* _How to complete this task_
Take every line from the listing below that contains "first".

* _Records to process_

§

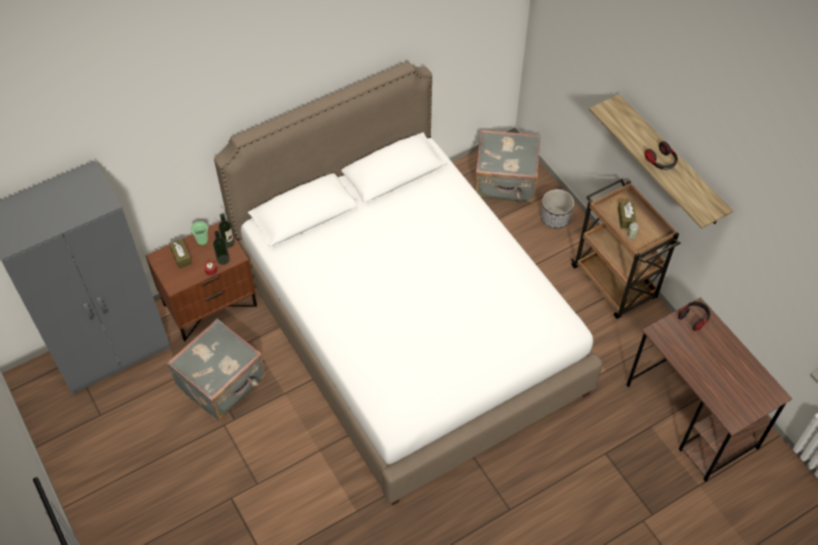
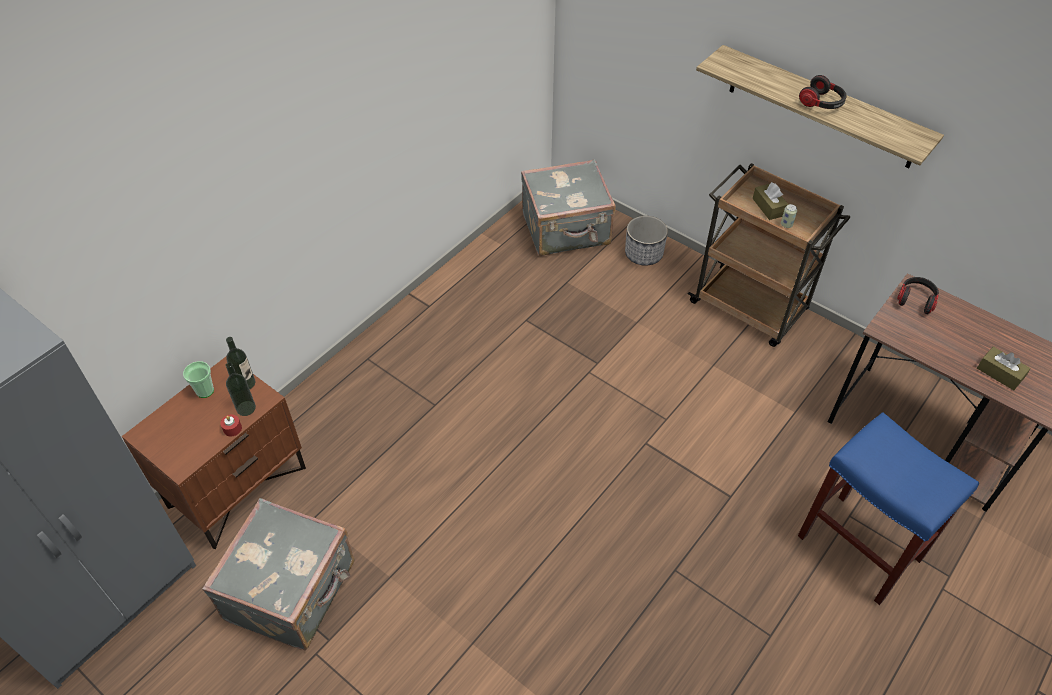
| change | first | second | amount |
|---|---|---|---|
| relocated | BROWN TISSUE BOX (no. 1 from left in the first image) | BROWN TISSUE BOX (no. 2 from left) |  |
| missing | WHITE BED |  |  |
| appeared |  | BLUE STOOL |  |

§

* _Exercise answer_
| change | first | second | amount |
| relocated | BROWN TISSUE BOX (no. 1 from left in the first image) | BROWN TISSUE BOX (no. 2 from left) |  |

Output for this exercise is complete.